What you will do: According to the right-to-repair comment, under what conditions is glue acceptable in a device?

Text provided:
--- START ---

If jigs are required, they must at least fully describe the jig so that people can make their own, if required.

You can use glue as long as it can be removed without damaging the device, and the type of glue is documented and available for purchase.

Mandating a level of skill is not necessary. If a repair requires high skill, like desoldering, they can find someone to do that repair, or sell the device to someone willing to do that repair before purchasing a new device. The level of skill required to repair a device will become known, although I'm also not opposed to requiring that be declared up front.

As you said, the scope of possible designs is infinite, so there exist designs that can satisfy all of these requirements.

The whole point is to expand the lifecycle of devices and create a repair and recycling industry, rather than the existing limited lifecycle of manufacturer->consumer->ewaste.

> Finally, I actually think it is actually rather insulting how many people believe that fixing something like a phone PROPERLY is "not that hard" and "any tech can do it".

Perfect is the enemy of the good. If your phone is a brick and an improper fix makes it useful at a much lower cost than a whole new phone, that's all that matters. Sorry, but your comment just sounds super elitist. Even if only 50% of devices are successfully repaired because they're being done "improperly", that's still a 50% reduction in ewaste.

> and also you don't want to be on the hook for repairing really good counterfeits (and I have personally experienced the latter).

Then don't. I don't see why the manufacturer should be on the hook to repair a counterfeit.

> 5) Right to repair will not solve e-waste. My opinion is it won't make much of a dent.

I disagree 200%. I've repaired countless phones, TVs, computers and other devices for myself and friends and family, all without help of legislation that would ensure the availability of parts and instructions, and the right to repair would only expand this trend. Most people wouldn't do this themselves even with the right to repair, but they are almost certainly within 2 degrees of separation of someone that would.

You're also looking at this very myopically through a specific tech industry lens and ignoring one of the main motivations of the right to repair: super expensive farm equipment. John Deere has a stranglehold on farmers who tend to be very DIY, and this has been driving up their costs and sometimes even driving them out of business because they can't access service or parts at affordable prices, and they can't repair the devices themselves. Breaking this stranglehold would be huge.

--- END ---

Provided material:
--- START ---

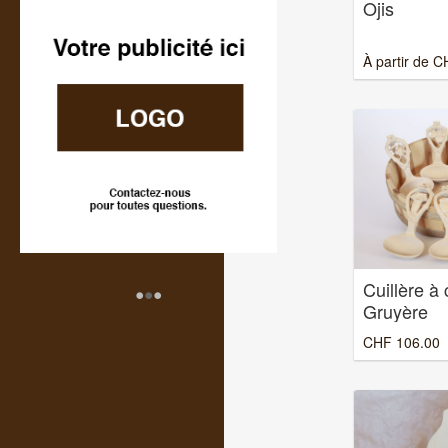
Ojis
À partir de
C
•
•
•
Cuillère à
Gruyère
CHF
106.00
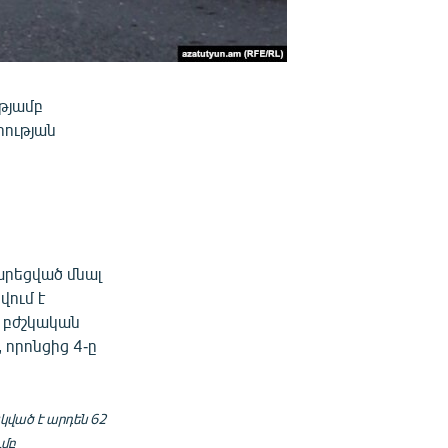
թյամբ
հության
արեցված մնալ
վում է
 բժշկական
 որոնցից 4-ը
ված է արդեն 62
ւմբ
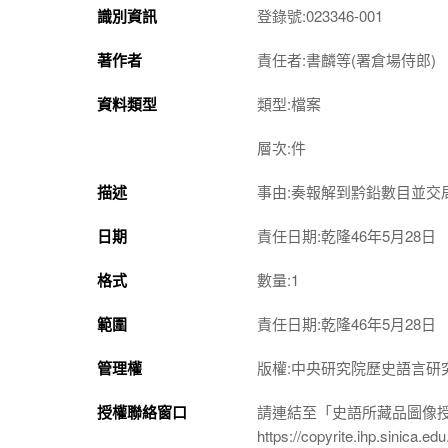
識別資訊
登錄號:023346-001
著作者
責任者:書麟等(署倉場侍郎)
資料類型
類型:檔案
層次:件
描述
事由:奏報解到黔鉛數目並交
日期
責任日期:乾隆46年5月28日
格式
數量:1
範圍
責任日期:乾隆46年5月28日
管理權
版權:中央研究院歷史語言研
授權聯絡窗口
請連結至「史語所藏品圖像
https://copyrite.ihp.sinica.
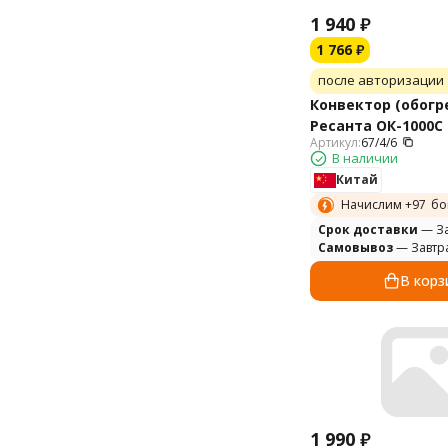
1 940
₽
1 766
₽
после авторизации
Конвектор (обогр
Ресанта ОК-1000С
Артикул:
67/4/6
В наличии
Китай
Начислим +
97
бо
Cрок доставки
— За
Самовывоз
— Завтр
В корз
1 990
₽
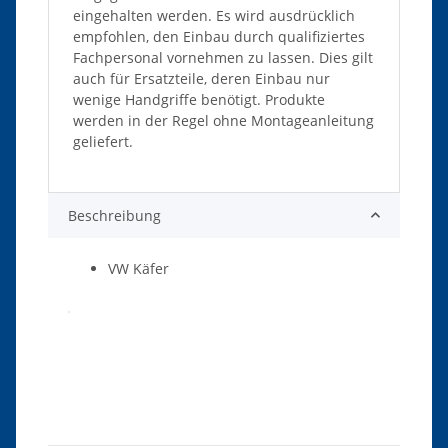
eingehalten werden. Es wird ausdrücklich
empfohlen, den Einbau durch qualifiziertes
Fachpersonal vornehmen zu lassen. Dies gilt
auch für Ersatzteile, deren Einbau nur
wenige Handgriffe benötigt. Produkte
werden in der Regel ohne Montageanleitung
geliefert.
Beschreibung
VW Käfer
Produkteigenschaft
Wert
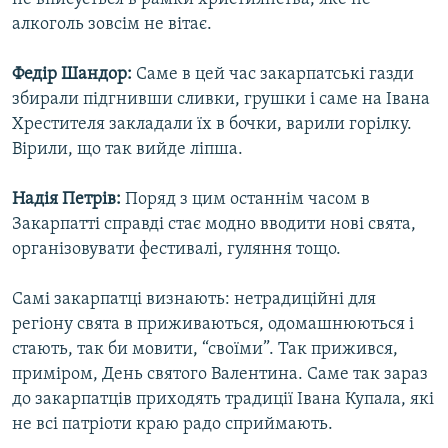
алкоголь зовсім не вітає.
Федір Шандор:
Саме в цей час закарпатські газди
збирали підгнивши сливки, грушки і саме на Івана
Хрестителя закладали їх в бочки, варили горілку.
Вірили, що так вийде ліпша.
Надія Петрів:
Поряд з цим останнім часом в
Закарпатті справді стає модно вводити нові свята,
організовувати фестивалі, гуляння тощо.
Самі закарпатці визнають: нетрадиційні для
регіону свята в приживаються, одомашнюються і
стають, так би мовити, “своїми”. Так прижився,
приміром, День святого Валентина. Саме так зараз
до закарпатців приходять традиції Івана Купала, які
не всі патріоти краю радо сприймають.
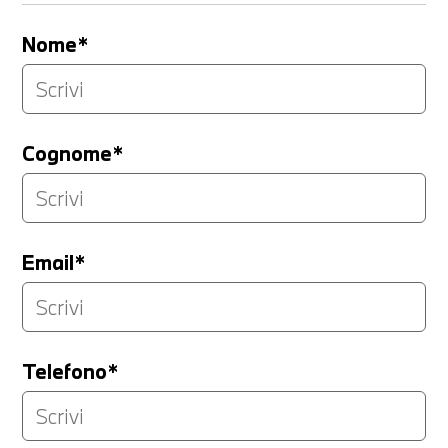
Nome*
Cognome*
Email*
Telefono*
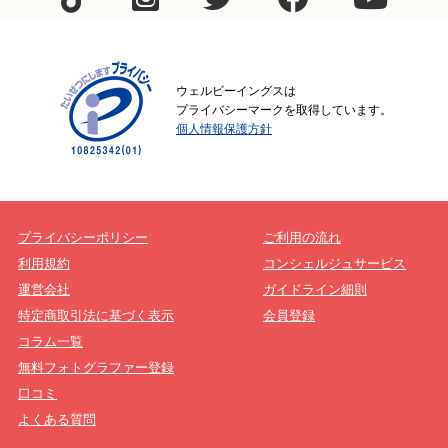
ウェルビーイングスは
プライバシーマークを取得しています。
個人情報保護方針
プライバシーポリシー
ご利用の流れ
利用規約
コンシェルジュサービス
運営会社
ガイドライン細則
特定商取引法に基づく表示
会員登録
コラム一覧
無料フォトグラファー登録
口コミ
よくある質問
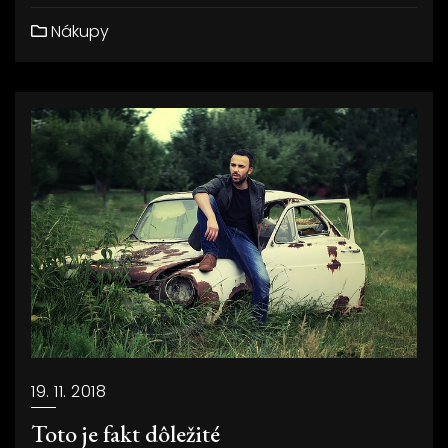
Nákupy
19. 11. 2018
Toto je fakt dôležité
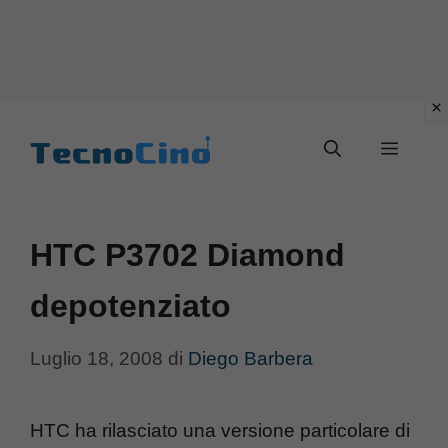
Vai
al
Menu
contenuto
HTC P3702 Diamond
depotenziato
Luglio 18, 2008
di
Diego Barbera
HTC ha rilasciato una versione particolare di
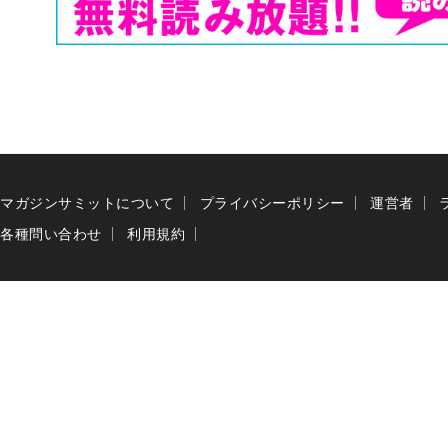
マガジンサミットについて
プライバシーポリシー
運営者
各種問い合わせ
利用規約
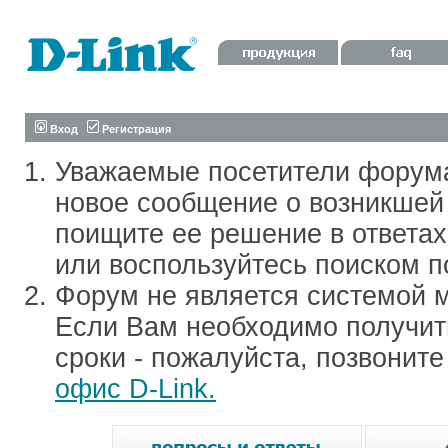
Вход
Регистрация
Уважаемые посетители форум
новое сообщение о возникшей 
поищите ее решение в ответа
или воспользуйтесь поиском п
Форум не является системой м
Если Вам необходимо получить
сроки - пожалуйста, позвонит
офис D-Link.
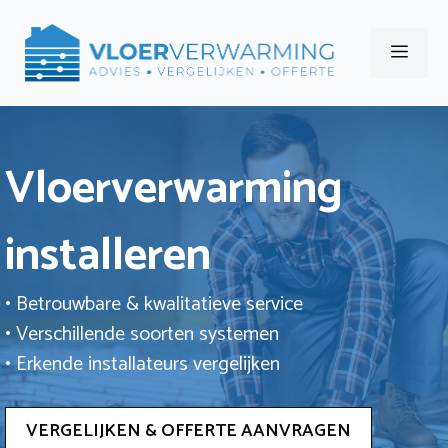
Ga
naar
Men
de
inhoud
Vloerverwarming
installeren
• Betrouwbare & kwalitatieve service
• Verschillende soorten systemen
• Erkende installateurs vergelijken
VERGELIJKEN & OFFERTE AANVRAGEN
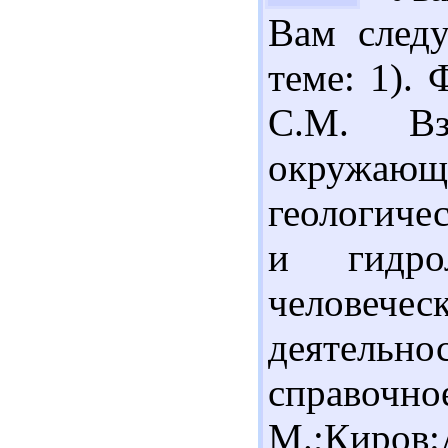
Вам след
теме: 1).
С.М. Вз
окружа
геологиче
и гидро
человечес
деятельно
справ
М.;Киров:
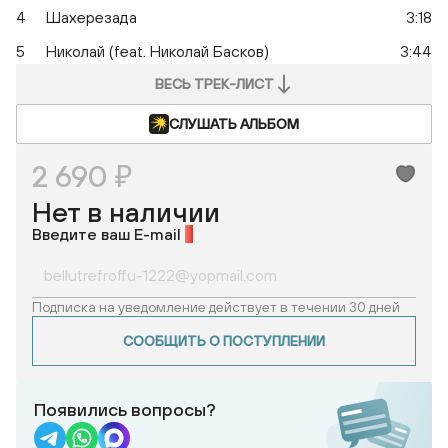
4
Шахерезада
3:18
5
Николай (feat. Николай Басков)
3:44
ВЕСЬ ТРЕК-ЛИСТ
СЛУШАТЬ АЛЬБОМ
2 690 ₽
Нет в наличии
Введите ваш E-mail
*
Подписка на уведомление действует в течении 30 дней
СООБЩИТЬ О ПОСТУПЛЕНИИ
Появились вопросы?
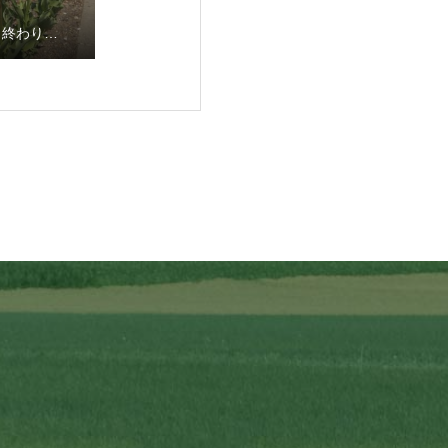
も終わり…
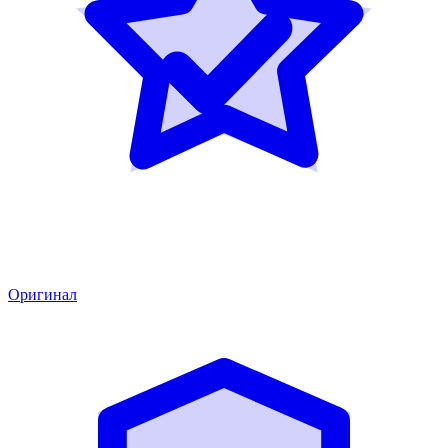
Оригинал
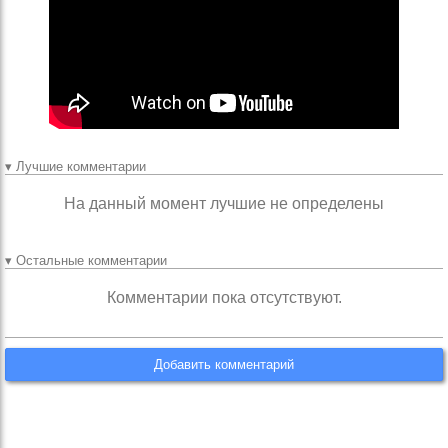
▾ Лучшие комментарии
На данный момент лучшие не определены
▾ Остальные комментарии
Комментарии пока отсутствуют.
Добавить комментарий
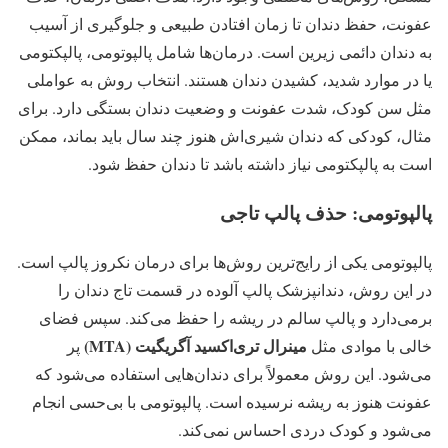
عفونت، حفظ دندان تا زمان افتادن طبیعی و جلوگیری از آسیب
به دندان دائمی زیرین است. درمان‌ها شامل پالپوتومی، پالپکتومی
یا در موارد شدید، کشیدن دندان هستند. انتخاب روش به عواملی
مثل سن کودک، شدت عفونت و وضعیت دندان بستگی دارد. برای
مثال، کودکی که دندان شیری‌اش هنوز چند سال باید بماند، ممکن
است به پالپکتومی نیاز داشته باشد تا دندان حفظ شود.
پالپوتومی: حذف پالپ تاجی
پالپوتومی یکی از رایج‌ترین روش‌ها برای درمان نکروز پالپ است.
در این روش، دندانپزشک پالپ آلوده در قسمت تاج دندان را
برمی‌دارد و پالپ سالم در ریشه را حفظ می‌کند. سپس فضای
مینرال تری‌اکسید آگریگیت (MTA)
خالی با موادی مثل
پر
می‌شود. این روش معمولاً برای دندان‌هایی استفاده می‌شود که
عفونت هنوز به ریشه نرسیده است. پالپوتومی با بی‌حسی انجام
می‌شود و کودک دردی احساس نمی‌کند.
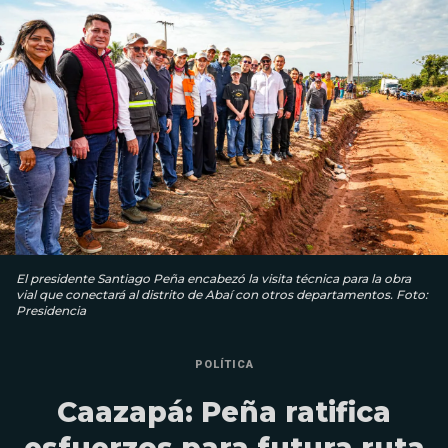
El presidente Santiago Peña encabezó la visita técnica para la obra
vial que conectará al distrito de Abaí con otros departamentos. Foto:
Presidencia
POLÍTICA
Caazapá: Peña ratifica
esfuerzos para futura ruta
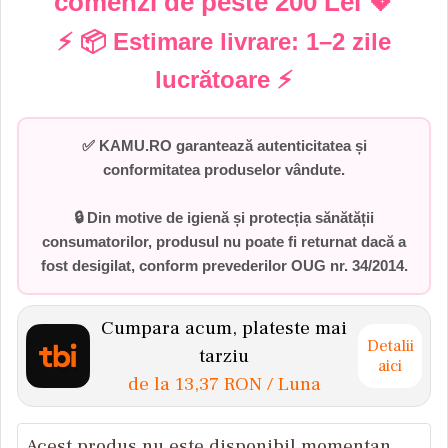
comenzi de peste
200 Lei
💖
⚡ 📦 Estimare livrare:
1–2 zile
lucrătoare
⚡
✅
KAMU.RO garantează autenticitatea și
conformitatea produselor vândute.
🔒 Din motive de igienă și protecția sănătății
consumatorilor,
produsul nu poate fi returnat dacă a
fost desigilat
, conform prevederilor
OUG nr. 34/2014
.
Cumpara acum, plateste mai
Detalii
tarziu
aici
de la
13,37 RON
/ Luna
Acest produs nu este disponibil momentan.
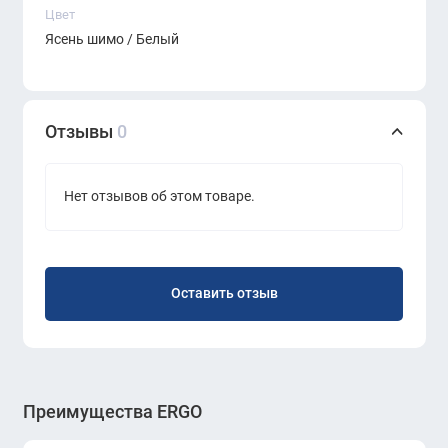
Цвет
Ясень шимо / Белый
Отзывы
0
Нет отзывов об этом товаре.
Оставить отзыв
Преимущества ERGO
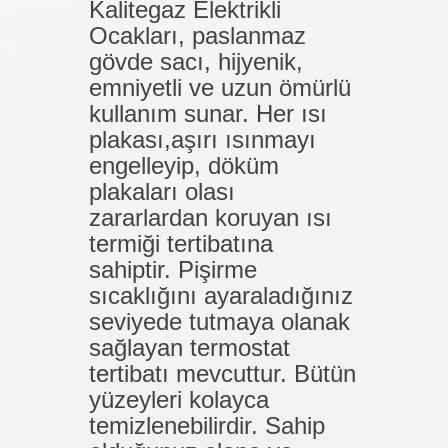
Kalitegaz Elektrikli
Ocakları, paslanmaz
gövde sacı, hijyenik,
emniyetli ve uzun ömürlü
kullanım sunar. Her ısı
plakası,aşırı ısınmayı
engelleyip, döküm
plakaları olası
zararlardan koruyan ısı
termiği tertibatına
sahiptir. Pişirme
sıcaklığını ayaraladığınız
seviyede tutmaya olanak
sağlayan termostat
tertibatı mevcuttur. Bütün
yüzeyleri kolayca
temizlenebilirdir. Sahip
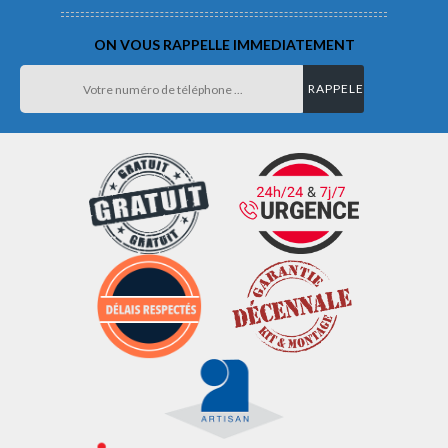
ON VOUS RAPPELLE IMMEDIATEMENT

--- END ---

Exercise response: Glue is acceptable if it can be removed without damaging the device and the type of glue is documented and available for purchase.